Havia tanta dignidade nas palavras do commendador, a sua voz era tão firme, tão altivo e tão seguro o seu olhar, que D. Marianna chegou a convencer-se de que era uma ingratidão o que vinha de fazer.
—Ha perto de quatro annos, continuou o commendador dirigindo se ao advogado, que eu administro os bens d'esta senhora. O seu rendimento, que não chegava a um conto e duzentos por anno, subiu a um conto e seiscentos. Uma propriedade que lhe valia o muito quatro contos de réis, vendi-lh'a e appliquei o producto d'ella n'um negocio, que rende para cima de doze por cento. Que necessidade tenho eu d'isto tudo? Tenho empregado trabalho e tempo; e preciso eu por ventura de capitaes alheios para fazer as minhas transacções? Escusado será dizer que não. Para que o fiz? Para o seu bem! Boa paga, não haja duvida. Que esta lição me sirva! Pois, minha senhora, ajuntou elle, voltando-se para D. Marianna, rogo a vossa excellencia que ámanhã, sem falta, até ás onze horas da manhã, encarregue alguem de me tomar contas, e queira vossa excellencia vir tambem, afim de me passar recibo do dinheiro que tenho na minha mão. Hoje mesmo, se lhe fosse possivel, apezar de ser tarde, muito prazer me daria.
—Ámanhã aqui estarei, visto assim o exigir, respondeu D. Marianna, olhando ao mesmo tempo para o advogado, como que esperando a sua opinião.
—Sendo onze horas aqui viremos, disse o jurisconsulto, despedindo se do commendador.
—Que lhe pareceu? perguntou a viuva ao chegarem á porta da rua.
—Um homem honesto, ferido pela ingratidão que acaba de receber, respondeu fleugmaticamente o doutor. Em todo o caso, accrescentou elle, faça vossa excellencia o que quizer; sendo dez horas estarei em sua casa.
No dia immediato, conforme haviam combinado, apresentou se o advogado em casa de D. Marianna de Mendonça.
Ás onze horas metteram-se n'uma traquitana, e dirigiram-se ao escriptorio do commendador.
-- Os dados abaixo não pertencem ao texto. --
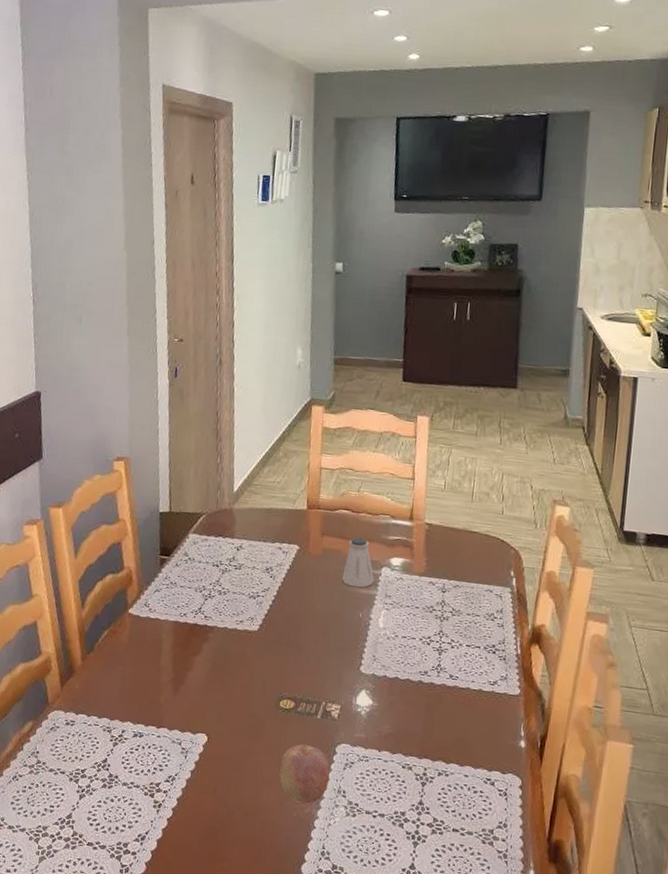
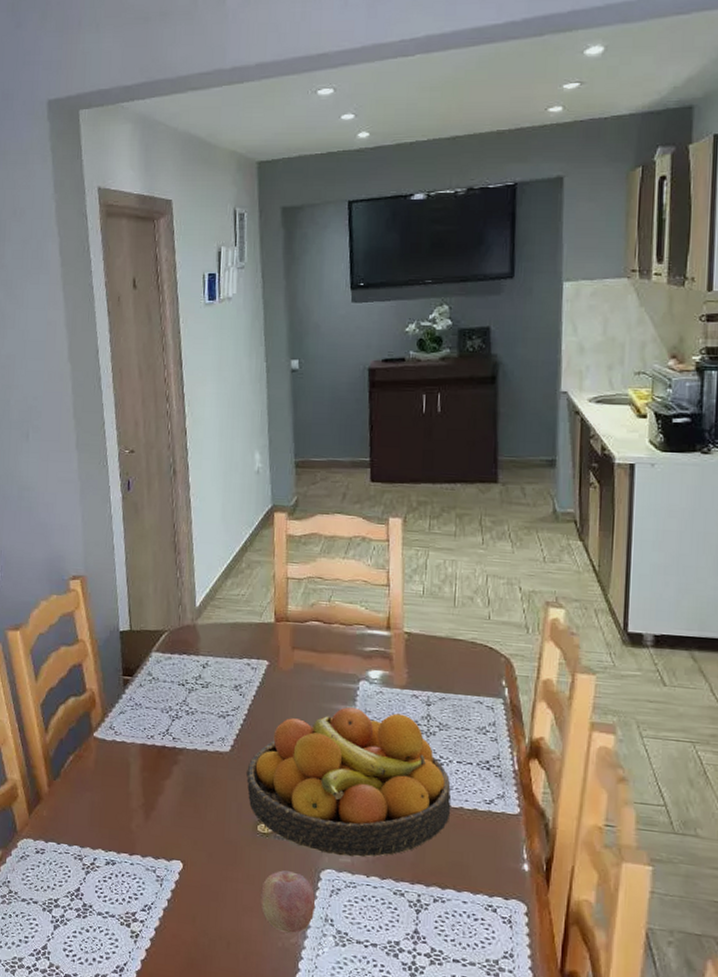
fruit bowl: none [272,591,460,733] -> present [246,707,451,857]
saltshaker: present [342,536,375,588] -> none [317,648,352,704]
Contra todos os usos da casa ainda estava fechado.
—Que lhe parece isto? perguntou D. Marianna ao advogado, com mais receio do que na vespera ao perguntar-lhe como lhe havia parecido.
—Que é um homem ferido pela ingratidão, e que anda a tratar de levantar dinheiro para a embolsar d'essa quantia, respondeu elle ingenuamente.
Momentos depois começaram a apparecer varios individuos. O physionomista que de perto os observasse, veria em todos elles a mesma sombra de receio que se revelava no rosto pallido e transtornado de D. Marianna de Mendonça.
D'alli a duas horas ainda Felix de Araujo não tinha apparecido.
—Que lhe parece isto tudo doutor? dizia a viuva ás cinco horas da tarde, olhando para o advogado, que a contemplava com uma physionomia alvar.
Que é um refinado ladrão que nos deixa a todos desgraçados! accudiu um individuo que ouvira a pergunta feita pela viuva.
O commendador Felix Justino de Araujo havia fechado o escriptorio. Domingos de Andrade fugira, roubando dinheiro a todos aquelles que, como D. Marianna de Mendonça, o haviam depositado nas suas mãos.
Cinco dias depois D. Marianna, com a razão perdida, entrava para a casa dos doidos no hospital de S. José.